Cute, but the first one ("Good in Bed") was much better. I thought "Good in Bed" was an example of a book that is better than the genre (in this case, chick lit). This sequel was fine, but not nearly as well-plotted.

I would have given this book four stars if Jennifer Weiner hadn't duplicated her story lines in two separate books within 4 years of each other! I recently read "Then Came You", and not to give anything away, but the exact same, very specific and very catastrophic situations happened at the end of both books! If you're going to write as many books as you do, make sure you can create multiple plot lines with their varying twists and turns. With that being said, I already have another of her books on hold at the library...

The sequel to Jennifer Weiner's debut novel 'Good in Bed'. This book continues the story of Cannie Shapiro and that of her teenage daughter who wants to know more about her mother's past. Even though this book was written 7 years after the first book, the style and feel of the story is very much the same as Weiner's first novel. I enjoyed it!

I really enjoyed this book. It had been quite a while since I read Good in Bed, but I immediately reconnected with the character of Cannie. I thought that Joy's character was so well conceived - it felt like a very realistic depiction of a girl at that age.

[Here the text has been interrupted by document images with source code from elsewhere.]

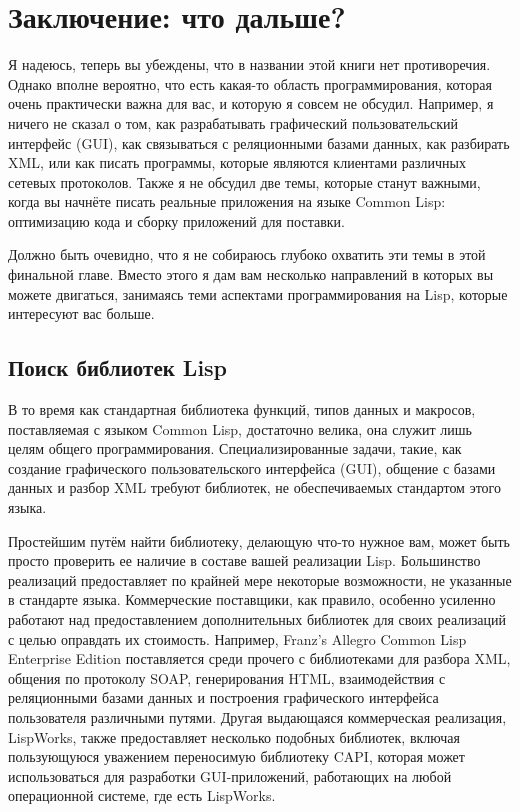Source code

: \chapter{Заключение: что дальше?}
\label{ch:32}

Я надеюсь, теперь вы убеждены, что в названии этой книги нет противоречия.  Однако вполне
вероятно, что есть какая-то область программирования, которая очень практически важна для
вас, и которую я совсем не обсудил. Например, я ничего не сказал о том, как разрабатывать
графический пользовательский интерфейс (GUI), как связываться с реляционными базами
данных, как разбирать XML, или как писать программы, которые являются клиентами различных
сетевых протоколов. Также я не обсудил две темы, которые станут важными, когда вы начнёте
писать реальные приложения на языке Common Lisp: оптимизацию кода и сборку приложений для
поставки.

Должно быть очевидно, что я не собираюсь глубоко охватить эти темы в этой финальной
главе. Вместо этого я дам вам несколько направлений в которых вы можете двигаться,
занимаясь теми аспектами программирования на Lisp, которые интересуют вас больше.

\section{Поиск библиотек Lisp}

В то время как стандартная библиотека функций, типов данных и макросов, поставляемая с
языком Common Lisp, достаточно велика, она служит лишь целям общего
программирования. Специализированные задачи, такие, как создание графического
пользовательского интерфейса (GUI), общение с базами данных и разбор XML требуют
библиотек, не обеспечиваемых стандартом этого языка.

Простейшим путём найти библиотеку, делающую что-то нужное вам, может быть просто проверить
ее наличие в составе вашей реализации Lisp. Большинство реализаций предоставляет по
крайней мере некоторые возможности, не указанные в стандарте языка. Коммерческие
поставщики, как правило, особенно усиленно работают над предоставлением дополнительных
библиотек для своих реализаций с целью оправдать их стоимость. Например, Franz's Allegro
Common Lisp Enterprise Edition поставляется среди прочего с библиотеками для разбора XML,
общения по протоколу SOAP, генерирования HTML, взаимодействия с реляционными базами данных
и построения графического интерфейса пользователя различными путями.  Другая выдающаяся
коммерческая реализация, LispWorks, также предоставляет несколько подобных библиотек,
включая пользующуюся уважением переносимую библиотеку CAPI, которая может использоваться
для разработки GUI-приложений, работающих на любой операционной системе, где есть
LispWorks.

Despite the dramatic details of Cannie and Joy's relationship, this is essentially a story about mothers and daughters.

Great read!

This is a lot of fun to read, but it has a lot more depth than it appears to. Told from two characters' views- the mom and the 12 year old daughter.

Such a great coming of age/mother daughter story. She did a fantastic job alternating first person narrators. Very relatable life material in this book. I enjoyed it a lot.

OK, there were some things I really liked about this book, chiefly the way in which it twists the premise of "Good In Bed" around to where Cannie is the one whose published accounts of past relationships disrupt her present ones. When the novel serves as a roman a clef of the contemporary publishing world and dramatizes the old warning (which I believe I once heard attributed to Tolstoy) about having a writer in one's family, "Certain Girls" fizzes along nicely. However, there is one big plot point, coming rather near the end, that almost completely derails my opinion of the book. No spoilers here, but what happens is abrupt, unforeshadowed, and seems wholly out of synch with the world created in the two novels. The decision to give Cannie's daughter Joy a voice in alternating chapters isn't bad, but what could be an entertaining coming of age story in which Joy's world becomes more complex and nuanced is short-circuited by the fact that we already know what she's going to find, having read the first book and being privy to Cannie's inner life in this one. It definitely has its moments (I like the scene in which Cannie reviews the litany of snobbish criticisms that have been levied against so-called "chick lit," a term I really dislike by the way), but I was ultimately disappointed - and not a little bit peeved by what Weiner chooses to have happen to at least one of her most likable characters.

I had to put this book down several times due to the annoying chapters from the 13-year-old's point of view. I have little patience for self-absorbed people in literature (and real life!). I was thinking it was a two-star book until the last quarter of the book when it redeemed itself a little bit. I think over-all I was disappointed.

...I did NOT see [spoiler] coming and while it made (sort of) sense in hindsight, I felt so emotionally blindsided by it that, and how it completely changes the tone of the book (and "fixes" some of the problems between Cannie and her teenage daughter) that I just couldn't say I enjoyed it by the end.